Para sempre, até que a morte os separe. Uma coisa boa dos tempos em que vivemos, a despeito de todas as suas confusões, é que as pessoas descobriram que é possível mudar a direção do vôo. Nada as obriga a voar sempre na mesma direção até o fim.

Eu mudei minhas direções várias vezes e não me arrependo. Meu amigo Jether era um próspero dentista na cidade do Rio de Janeiro. Estava ficando rico. Riqueza dá segurança. Segurança dá tranqüilidade à família.
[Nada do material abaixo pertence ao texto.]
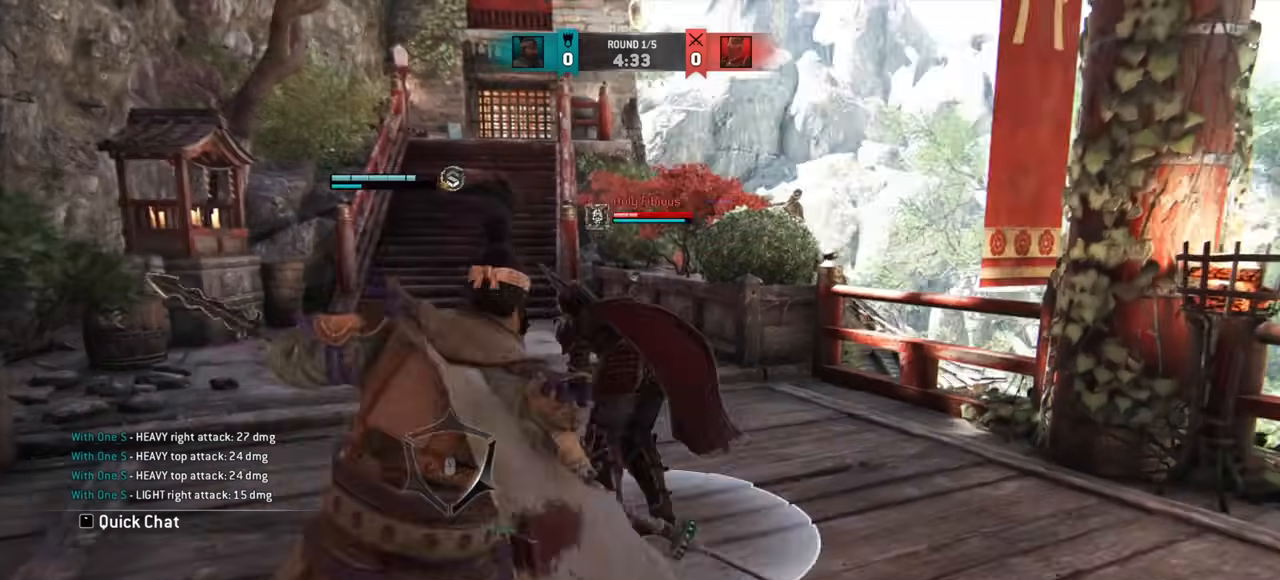
{"keys": [], "mouse": [], "events": [[133, "w", "down"], [450, "w", "up"]]}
Mas enquanto ele olhava para o mundo delimitado pelos dentes dos seus clientes, a sua alma voava por outros mundos! E foi assim que, num belo dia, ele resolveu voar. Chegou em casa e comunicou à esposa Lucília: “Meu bem, vou vender o consultório”. E assim, com mais de 40 anos, voltou para a estaca zero e foi se preparar para o vestibular… E ele seguiu um caminho feliz! Está com 82 anos, tem cara de 60, disposição de 40 e leveza de criança!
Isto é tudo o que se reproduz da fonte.